Footnote: 4 4. The 1996 Report pointed out that while there is no uniform act on this topic, substantial uniformity does exist. See (BC) Probate Recognition Act, R.S.B.C 1979, c. 339 [with origins as S.B.C. 1889, c. 19]; (Alberta) Administration of Estates Act, R.S.A. 1980, c. A-1, s. 30 [S.A. 1969, c. 31]; (New Brunswick) Probate Court Act, S.N.B. 1982, c. P-17.1, s. 73; (Ontario) Estates Act, R.S.O. 1990, c. E.21, s. 52 [S.O. 51 V., c. 9 (1888)]; (Manitoba) Court of Queens Bench Surrogate Practice Act, R.S.M. 1987, c. C290, ss. 48, 50; (PEI) Probate Act, R.S.P.E.I. 1988, c. P-21, ss. 42-45 [S.P.E.I. 1939, c. 41, s. 56]; (Newfoundland) Judicature Act, R.S.N. 1990, c. J-4 [S.N. 1986, c. 42]; (Saskatchewan) Surrogate Court Act, R.S.S. 1979, c. S-66, ss. 78-80 [1930, c. 51, s. 76]; (Nova Scotia) Probate Act, R.S.N.S. 1989, c. 359, s. 34 [1889, c. 12]. The statutes vary a bit in scope from province to province. All provinces except for Newfoundland name the United Kingdom in the legislation as a terrirory whose probates granted by a court of competent jurisdiction will be recognised. All provinces except for BC, PEI, Newfoundland and Nova Scotia mention the other Canadian provinces; presumably PEI would include other provinces as "any part of the British Commonwealth". BC and Newfoundland provide that territories whose probates will be recognised be designated by regulation. Nova Scotia will recognize the probates of any British province, territory or possession. New Brunswick, Manitoba and Saskatchewan also recognize the probate orders of all the United States. Many of the common law provinces' resealing provisions define "probate" to include letters of verification from Quebec. At the 1996 meeting questions were raised about excluding probate and administration orders. The approach adopted in this Report is to leave them on the list of exclusions but square bracketed with a note indicating that each jurisdiction might wish to examine the efficacy of its own local legislation respecting foreign probates and determine which Act (or both perhaps) they wish to govern.
Footnote: 5 5. As the 1996 Report pointed out, a condition at common law for the enforcement of a foreign judgment for money was that the judgment had to be final.
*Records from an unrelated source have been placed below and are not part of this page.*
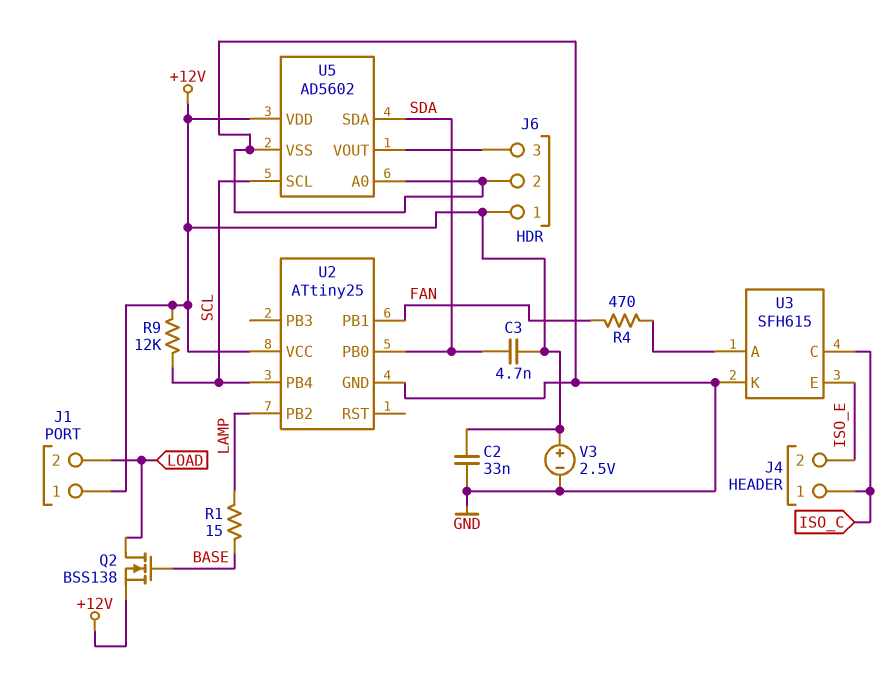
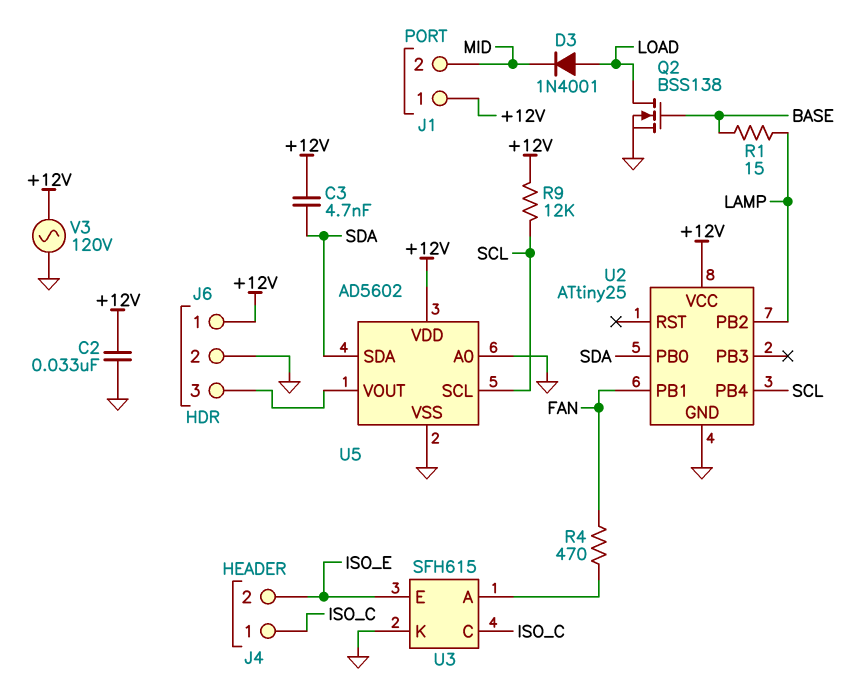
D3: none -> diode 1N4001 (A LOAD, K MID)
J1 pin 2: LOAD -> MID
Q2: NMOS BSS138 (G BASE, D LOAD, S +12V) -> NMOS BSS138 (G BASE, D LOAD, S GND)
V3: 2.5V (plus +12V, minus GND) -> AC 120V (+12V, GND)

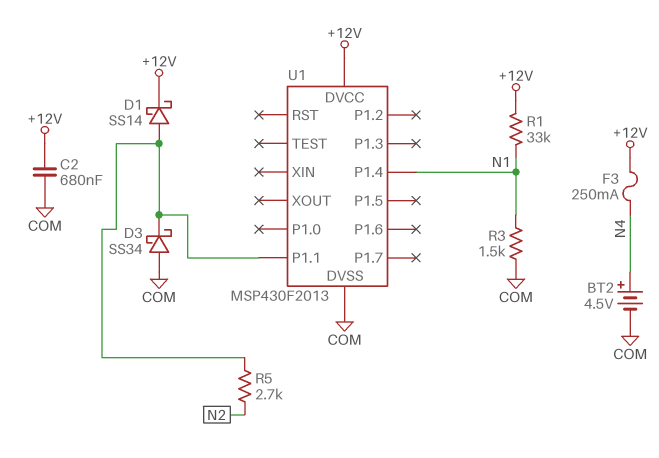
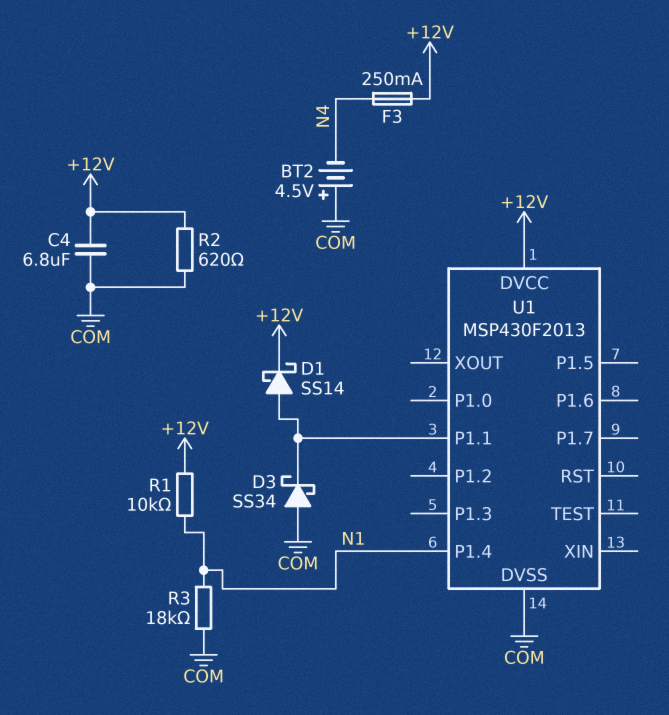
BT2: 4.5V (plus N4, minus COM) -> 4.5V (plus COM, minus N4)
C2: 680nF (+12V, COM) -> none
C4: none -> 6.8uF (+12V, COM)
R1: 33k (+12V, N1) -> 10k (+12V, N1)
R2: none -> 620 (+12V, COM)
R3: 1.5k (COM, N1) -> 18k (COM, N1)
R5: 2.7k (N2, U1/P1.1) -> none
This requirement of finality continues to be reflected in UECJA. In many instances when an injunction is sought, although the pleadings are drafted to claim a final injunction, the real battle is over whether or not an interim injunction should be granted. When an interim injunction is granted, very often no further steps are taken. The same concern applies to the whole range of interlocutory injunctions that might be issued in the course of a proceeding. For example, orders may be given designed to preserve or protect the subject matter of the litigation. The court may issue a Mareva injunction to prevent the defendants disposing of specified assets. Orders such as these would not meet the test of "finality" but that does not seem to be a sufficient reason to deny their enforcement outside the place where the order was made.
Footnote: 6 6. One suggestion was that the concept of a local public policy could be invoked by the judge in that case although others expressed concern about widening the ambit of public policy in this kind of context. Another suggestion was made that the enforcing court might refuse to give effect to the order where it is satisfied that the court in the original jurisdiction did not intend the order to have effect outside of that jurisdiction.
Footnote: 7 7. A "B.C. alternative" would have linked the enforceability into registration with the protection order registry.
Footnote: 8 8. The particular concern related to judgments made in reliance on statutes that alter the burden of proof or eliminate defences in public nuisance actions.